(Exercise instructions): Every record that follows must be given again exactly.

Document layout analysis data:
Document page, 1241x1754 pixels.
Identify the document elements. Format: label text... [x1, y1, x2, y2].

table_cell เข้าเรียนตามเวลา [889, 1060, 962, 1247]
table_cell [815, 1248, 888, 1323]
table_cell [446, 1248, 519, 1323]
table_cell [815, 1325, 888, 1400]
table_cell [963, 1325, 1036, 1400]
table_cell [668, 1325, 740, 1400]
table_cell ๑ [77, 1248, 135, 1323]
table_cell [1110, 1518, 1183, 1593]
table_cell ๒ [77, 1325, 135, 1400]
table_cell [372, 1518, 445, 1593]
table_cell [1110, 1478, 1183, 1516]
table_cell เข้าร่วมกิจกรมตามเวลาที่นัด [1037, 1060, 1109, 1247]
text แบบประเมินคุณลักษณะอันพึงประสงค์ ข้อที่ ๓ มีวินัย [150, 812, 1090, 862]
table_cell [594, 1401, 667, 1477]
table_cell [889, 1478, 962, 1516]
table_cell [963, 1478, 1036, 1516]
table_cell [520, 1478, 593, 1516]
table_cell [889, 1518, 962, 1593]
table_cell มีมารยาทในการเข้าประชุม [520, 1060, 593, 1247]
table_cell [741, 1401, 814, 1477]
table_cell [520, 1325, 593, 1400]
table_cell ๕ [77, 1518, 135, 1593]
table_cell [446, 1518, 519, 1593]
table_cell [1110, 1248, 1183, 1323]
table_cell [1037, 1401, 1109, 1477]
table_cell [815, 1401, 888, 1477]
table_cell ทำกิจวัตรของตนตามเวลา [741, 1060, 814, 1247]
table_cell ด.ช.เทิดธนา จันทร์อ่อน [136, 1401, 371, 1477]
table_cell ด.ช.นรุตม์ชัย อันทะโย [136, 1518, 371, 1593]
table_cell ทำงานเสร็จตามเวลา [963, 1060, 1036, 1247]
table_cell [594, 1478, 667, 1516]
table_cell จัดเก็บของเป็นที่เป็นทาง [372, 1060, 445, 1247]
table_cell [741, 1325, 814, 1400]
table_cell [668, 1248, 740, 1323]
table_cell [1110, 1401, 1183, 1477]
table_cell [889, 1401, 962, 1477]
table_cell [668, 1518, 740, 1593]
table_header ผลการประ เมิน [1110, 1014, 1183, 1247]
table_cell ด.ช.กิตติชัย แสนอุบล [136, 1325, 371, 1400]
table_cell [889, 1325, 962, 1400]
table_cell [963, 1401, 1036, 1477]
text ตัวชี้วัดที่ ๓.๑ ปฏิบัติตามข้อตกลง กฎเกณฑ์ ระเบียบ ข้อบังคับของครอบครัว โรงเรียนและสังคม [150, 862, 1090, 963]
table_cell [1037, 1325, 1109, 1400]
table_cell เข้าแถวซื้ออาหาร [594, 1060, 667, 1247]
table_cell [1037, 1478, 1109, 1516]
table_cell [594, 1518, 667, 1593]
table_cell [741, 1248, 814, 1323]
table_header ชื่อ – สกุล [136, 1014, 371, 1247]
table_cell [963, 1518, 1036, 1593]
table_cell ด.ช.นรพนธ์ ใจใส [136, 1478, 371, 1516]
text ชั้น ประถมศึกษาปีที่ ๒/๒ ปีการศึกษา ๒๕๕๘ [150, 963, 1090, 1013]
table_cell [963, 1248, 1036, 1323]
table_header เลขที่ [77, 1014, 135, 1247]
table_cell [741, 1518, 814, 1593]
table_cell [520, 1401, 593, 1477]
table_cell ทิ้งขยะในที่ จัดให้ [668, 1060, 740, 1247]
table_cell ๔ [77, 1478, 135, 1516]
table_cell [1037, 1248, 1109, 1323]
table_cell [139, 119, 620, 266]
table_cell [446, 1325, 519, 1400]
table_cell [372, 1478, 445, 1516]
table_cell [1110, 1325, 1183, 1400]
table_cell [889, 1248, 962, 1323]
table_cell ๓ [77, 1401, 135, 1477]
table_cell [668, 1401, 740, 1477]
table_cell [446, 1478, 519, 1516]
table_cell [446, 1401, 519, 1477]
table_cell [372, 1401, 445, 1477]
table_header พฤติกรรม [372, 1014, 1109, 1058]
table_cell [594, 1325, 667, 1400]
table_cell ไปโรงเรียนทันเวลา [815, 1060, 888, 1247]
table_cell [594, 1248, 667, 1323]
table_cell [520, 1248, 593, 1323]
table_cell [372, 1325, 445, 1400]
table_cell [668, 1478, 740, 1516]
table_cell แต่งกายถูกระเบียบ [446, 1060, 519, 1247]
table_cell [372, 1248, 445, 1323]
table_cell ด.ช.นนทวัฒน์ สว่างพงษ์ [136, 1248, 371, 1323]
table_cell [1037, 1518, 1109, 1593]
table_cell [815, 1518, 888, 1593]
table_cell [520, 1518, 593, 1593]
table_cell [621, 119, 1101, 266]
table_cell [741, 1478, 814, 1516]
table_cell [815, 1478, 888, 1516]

(Exercise response):
Document page, 1241x1754 pixels.
Identify the document elements. Format: label text... [x1, y1, x2, y2].

table_cell เข้าเรียนตามเวลา [889, 1060, 962, 1247]
table_cell [815, 1248, 888, 1323]
table_cell [446, 1248, 519, 1323]
table_cell [815, 1325, 888, 1400]
table_cell [963, 1325, 1036, 1400]
table_cell [668, 1325, 740, 1400]
table_cell ๑ [77, 1248, 135, 1323]
table_cell [1110, 1518, 1183, 1593]
table_cell ๒ [77, 1325, 135, 1400]
table_cell [372, 1518, 445, 1593]
table_cell [1110, 1478, 1183, 1516]
table_cell เข้าร่วมกิจกรมตามเวลาที่นัด [1037, 1060, 1109, 1247]
text แบบประเมินคุณลักษณะอันพึงประสงค์ ข้อที่ ๓ มีวินัย [150, 812, 1090, 862]
table_cell [594, 1401, 667, 1477]
table_cell [889, 1478, 962, 1516]
table_cell [963, 1478, 1036, 1516]
table_cell [520, 1478, 593, 1516]
table_cell [889, 1518, 962, 1593]
table_cell มีมารยาทในการเข้าประชุม [520, 1060, 593, 1247]
table_cell [741, 1401, 814, 1477]
table_cell [520, 1325, 593, 1400]
table_cell ๕ [77, 1518, 135, 1593]
table_cell [446, 1518, 519, 1593]
table_cell [1110, 1248, 1183, 1323]
table_cell [1037, 1401, 1109, 1477]
table_cell [815, 1401, 888, 1477]
table_cell ทำกิจวัตรของตนตามเวลา [741, 1060, 814, 1247]
table_cell ด.ช.เทิดธนา จันทร์อ่อน [136, 1401, 371, 1477]
table_cell ด.ช.นรุตม์ชัย อันทะโย [136, 1518, 371, 1593]
table_cell ทำงานเสร็จตามเวลา [963, 1060, 1036, 1247]
table_cell [594, 1478, 667, 1516]
table_cell จัดเก็บของเป็นที่เป็นทาง [372, 1060, 445, 1247]
table_cell [741, 1325, 814, 1400]
table_cell [668, 1248, 740, 1323]
table_cell [1110, 1401, 1183, 1477]
table_cell [889, 1401, 962, 1477]
table_cell [668, 1518, 740, 1593]
table_header ผลการประ เมิน [1110, 1014, 1183, 1247]
table_cell ด.ช.กิตติชัย แสนอุบล [136, 1325, 371, 1400]
table_cell [889, 1325, 962, 1400]
table_cell [963, 1401, 1036, 1477]
text ตัวชี้วัดที่ ๓.๑ ปฏิบัติตามข้อตกลง กฎเกณฑ์ ระเบียบ ข้อบังคับของครอบครัว โรงเรียนและสังคม [150, 862, 1090, 963]
table_cell [1037, 1325, 1109, 1400]
table_cell เข้าแถวซื้ออาหาร [594, 1060, 667, 1247]
table_cell [1037, 1478, 1109, 1516]
table_cell [594, 1518, 667, 1593]
table_cell [741, 1248, 814, 1323]
table_header ชื่อ – สกุล [136, 1014, 371, 1247]
table_cell [963, 1518, 1036, 1593]
table_cell ด.ช.นรพนธ์ ใจใส [136, 1478, 371, 1516]
text ชั้น ประถมศึกษาปีที่ ๒/๒ ปีการศึกษา ๒๕๕๘ [150, 963, 1090, 1013]
table_cell [963, 1248, 1036, 1323]
table_header เลขที่ [77, 1014, 135, 1247]
table_cell [741, 1518, 814, 1593]
table_cell [520, 1401, 593, 1477]
table_cell ทิ้งขยะในที่ จัดให้ [668, 1060, 740, 1247]
table_cell ๔ [77, 1478, 135, 1516]
table_cell [1037, 1248, 1109, 1323]
table_cell [139, 119, 620, 266]
table_cell [446, 1325, 519, 1400]
table_cell [372, 1478, 445, 1516]
table_cell [1110, 1325, 1183, 1400]
table_cell [889, 1248, 962, 1323]
table_cell ๓ [77, 1401, 135, 1477]
table_cell [668, 1401, 740, 1477]
table_cell [446, 1478, 519, 1516]
table_cell [446, 1401, 519, 1477]
table_cell [372, 1401, 445, 1477]
table_header พฤติกรรม [372, 1014, 1109, 1058]
table_cell [594, 1325, 667, 1400]
table_cell ไปโรงเรียนทันเวลา [815, 1060, 888, 1247]
table_cell [594, 1248, 667, 1323]
table_cell [520, 1248, 593, 1323]
table_cell [372, 1325, 445, 1400]
table_cell [668, 1478, 740, 1516]
table_cell แต่งกายถูกระเบียบ [446, 1060, 519, 1247]
table_cell [372, 1248, 445, 1323]
table_cell ด.ช.นนทวัฒน์ สว่างพงษ์ [136, 1248, 371, 1323]
table_cell [1037, 1518, 1109, 1593]
table_cell [815, 1518, 888, 1593]
table_cell [520, 1518, 593, 1593]
table_cell [621, 119, 1101, 266]
table_cell [741, 1478, 814, 1516]
table_cell [815, 1478, 888, 1516]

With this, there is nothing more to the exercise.